Page:
----------------------------------------

Re: figuring caffeine levels
- From: Randall Nortman <usenet8189@xxxxxxxxxxxxxxx>
- Date: Tue, 11 Sep 2007 21:25:13 -0000
On 2007-09-11, Dan Bollinger <danNObollinger@xxxxxxxxxxxxxxxxx> wrote:
Using the data from that article I mentioned, and if my math is correct, I get[...]
that for each gram of Arabica coffee used, it will yield this much caffeine.
Your math is probably correct (I didn't check it), but your reasoning
is wrong. The study is not useful because they put way too much water
through the espresso grounds, leading to a very, very, very thorough
extraction. Way too thorough. We would usually call it
over-extracted, but in fact I think super-hyper-ultra-mega-extracted
would be a better description. Pretty much everything other than the
insoluble cellulose fiber was extracted from those grounds after they
put that much water through it at high temperature and pressure. If
you put that much water through the grounds, you will change the
nature of the extraction. You can't just "scale back" the numbers
derived from that experiment to arrive at something applicable to
normal espresso extractions. A normal espresso extraction will leave
a lot of stuff (caffeine and a lot else) in the grounds, because less
water goes through them.

----------------------------------------

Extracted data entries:

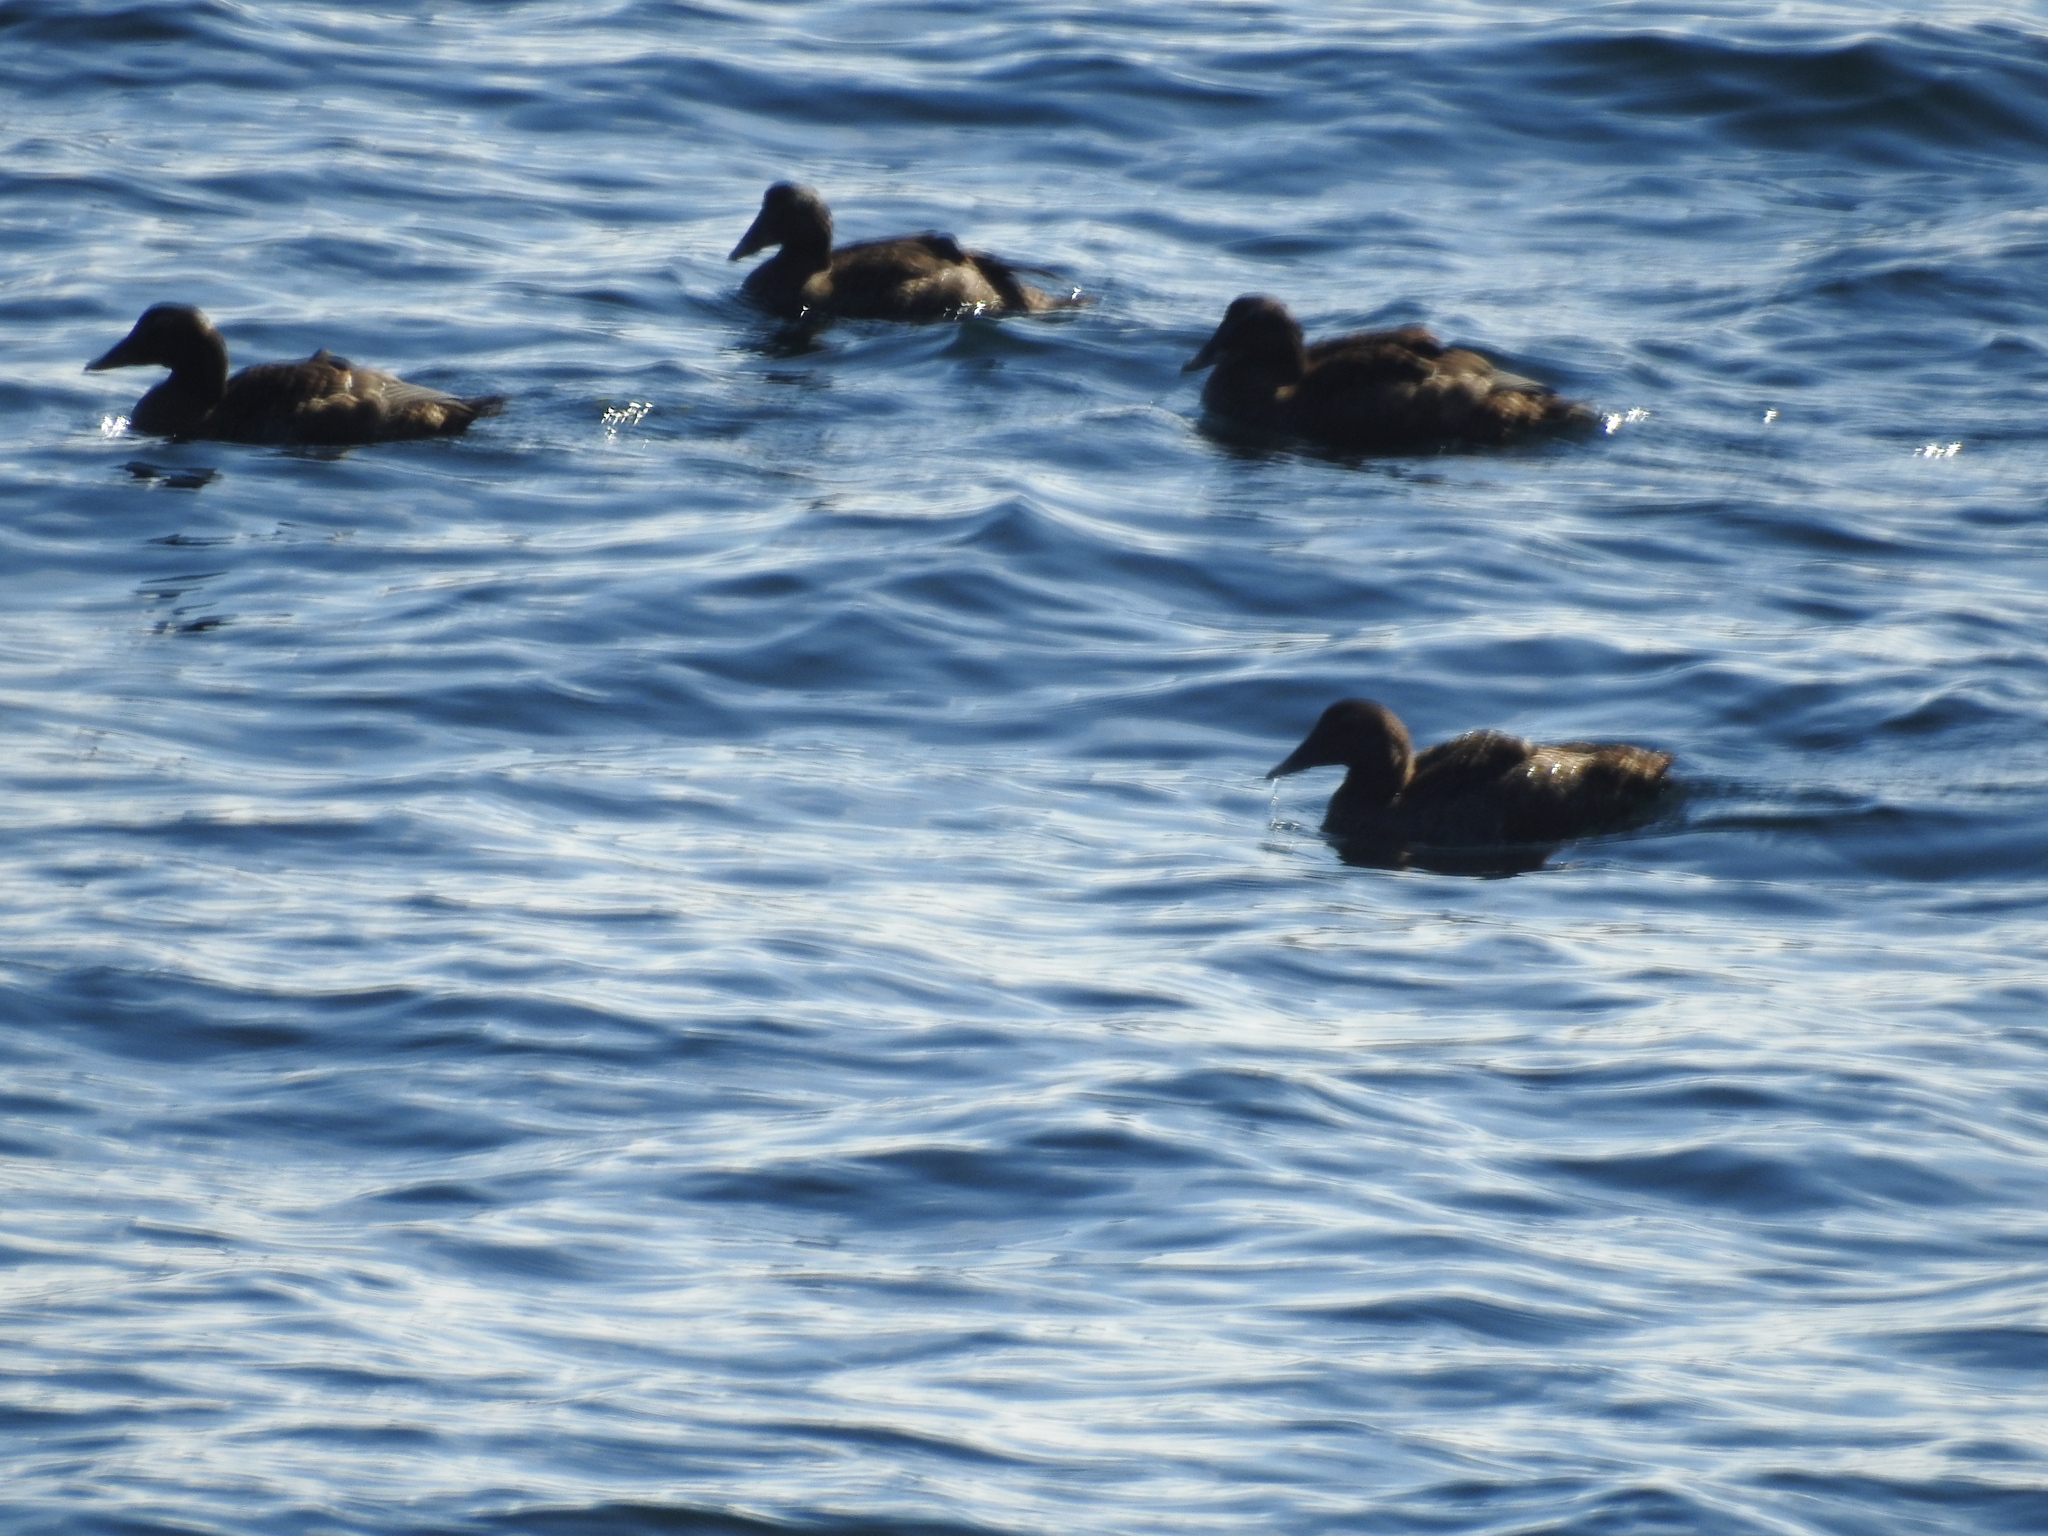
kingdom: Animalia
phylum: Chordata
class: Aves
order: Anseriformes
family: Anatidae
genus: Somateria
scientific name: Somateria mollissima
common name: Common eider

----------------------------------------

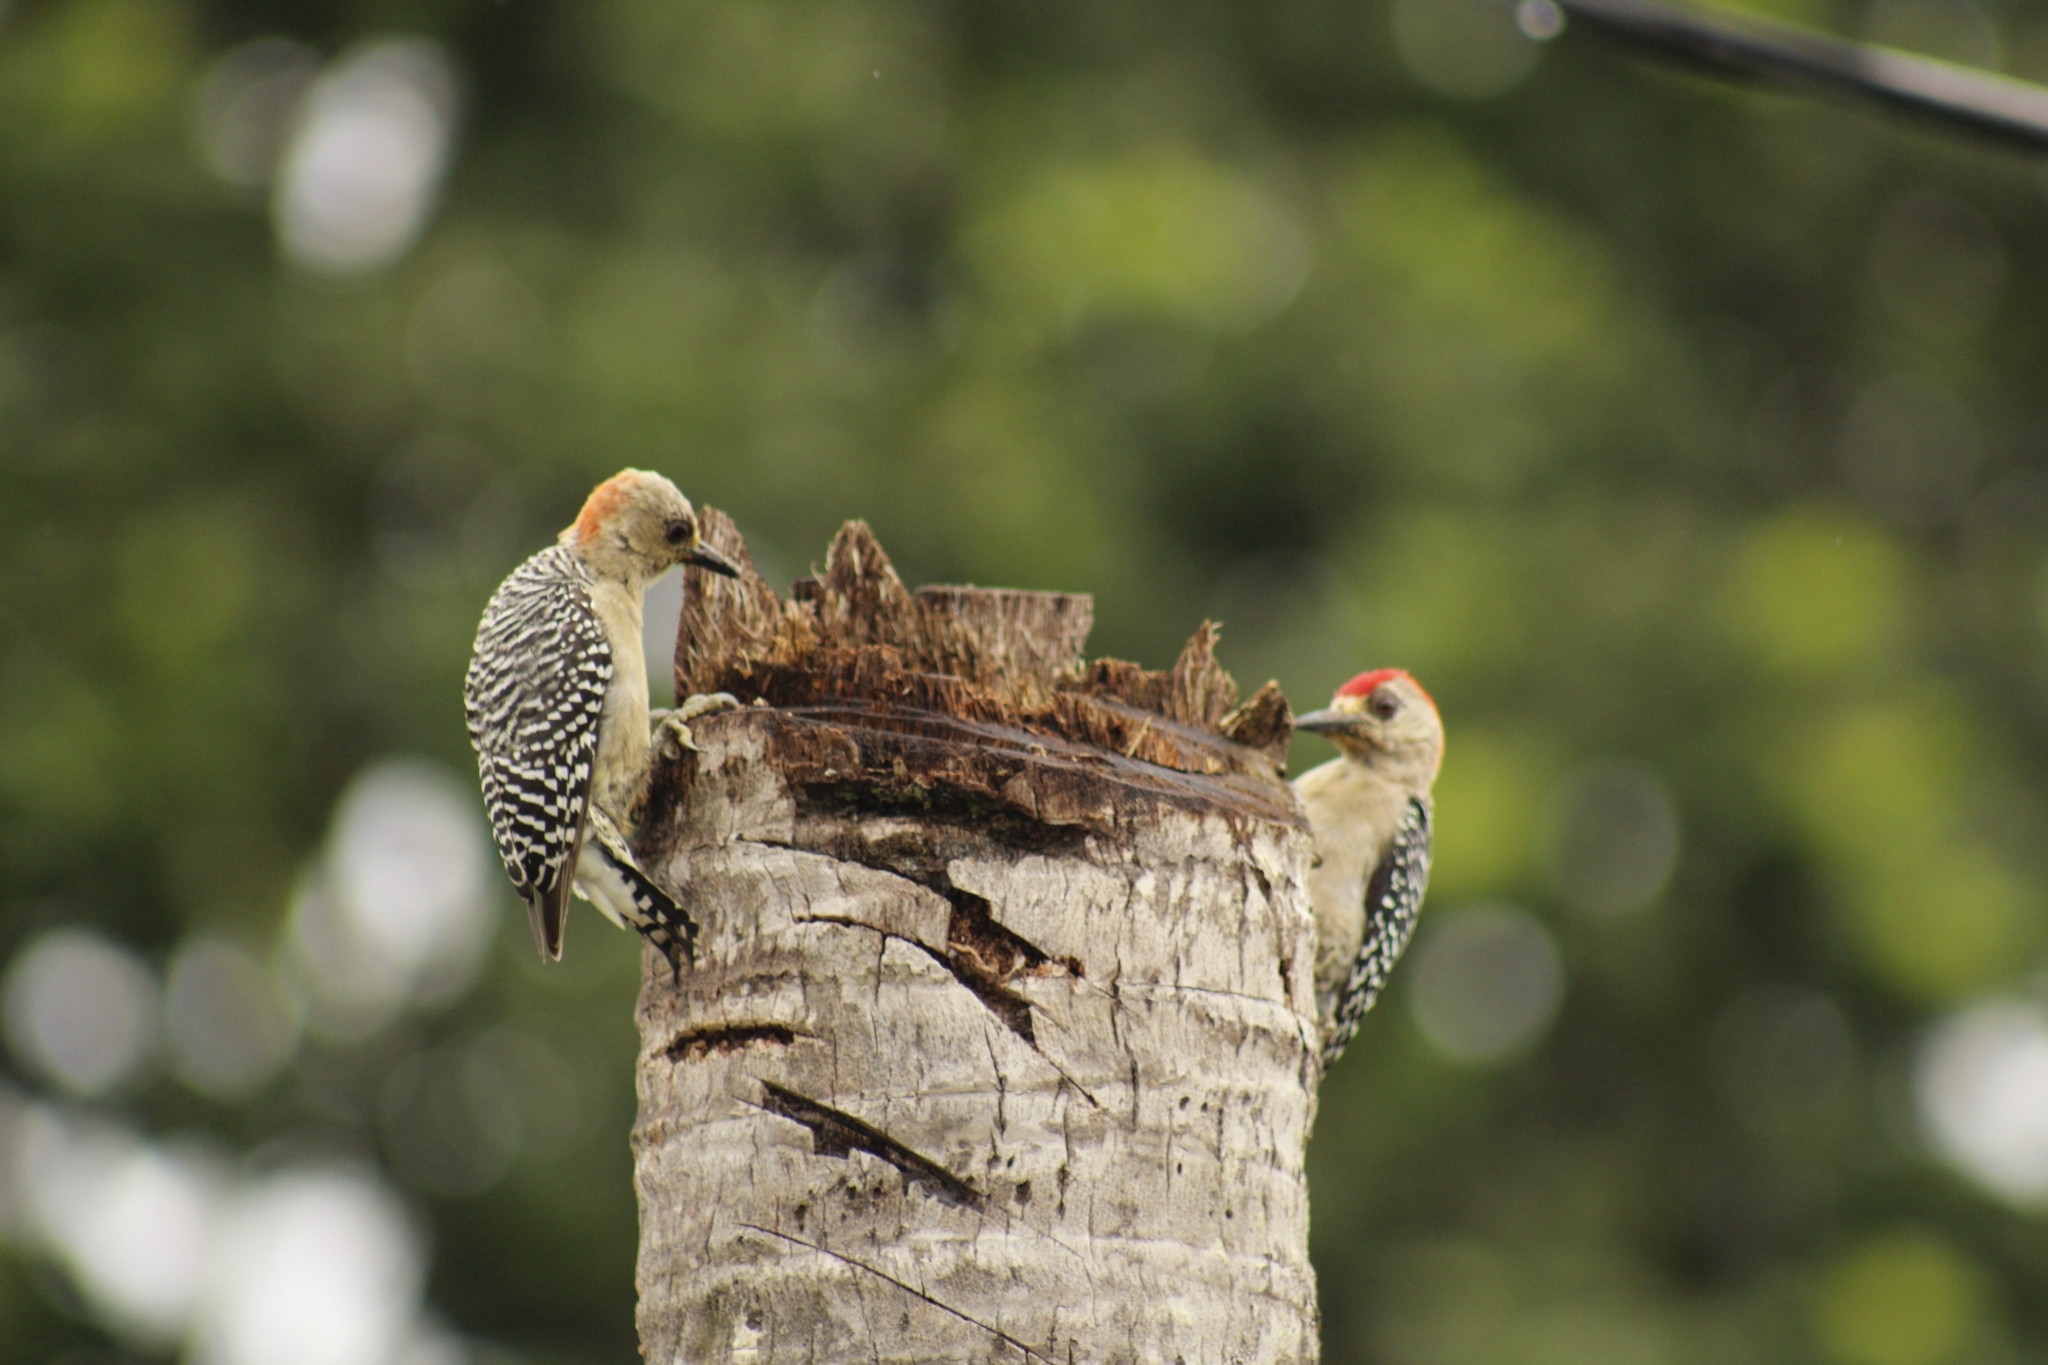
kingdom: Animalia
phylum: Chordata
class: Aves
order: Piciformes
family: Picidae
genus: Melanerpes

----------------------------------------

Given exercise 1: According to the caffeine post, why is the study not useful?
Given exercise 2: Reproduce the caffeine post word for word between "Your math is" and "goes through them.", inclusive.
The items have no connection to the caffeine post.

Exercise result 1: Because they put way too much water through the espresso grounds, leading to a very, very, very thorough extraction.

Exercise result 2:
Your math is probably correct (I didn't check it), but your reasoning
is wrong. The study is not useful because they put way too much water
through the espresso grounds, leading to a very, very, very thorough
extraction. Way too thorough. We would usually call it
over-extracted, but in fact I think super-hyper-ultra-mega-extracted
would be a better description. Pretty much everything other than the
insoluble cellulose fiber was extracted from those grounds after they
put that much water through it at high temperature and pressure. If
you put that much water through the grounds, you will change the
nature of the extraction. You can't just "scale back" the numbers
derived from that experiment to arrive at something applicable to
normal espresso extractions. A normal espresso extraction will leave
a lot of stuff (caffeine and a lot else) in the grounds, because less
water goes through them.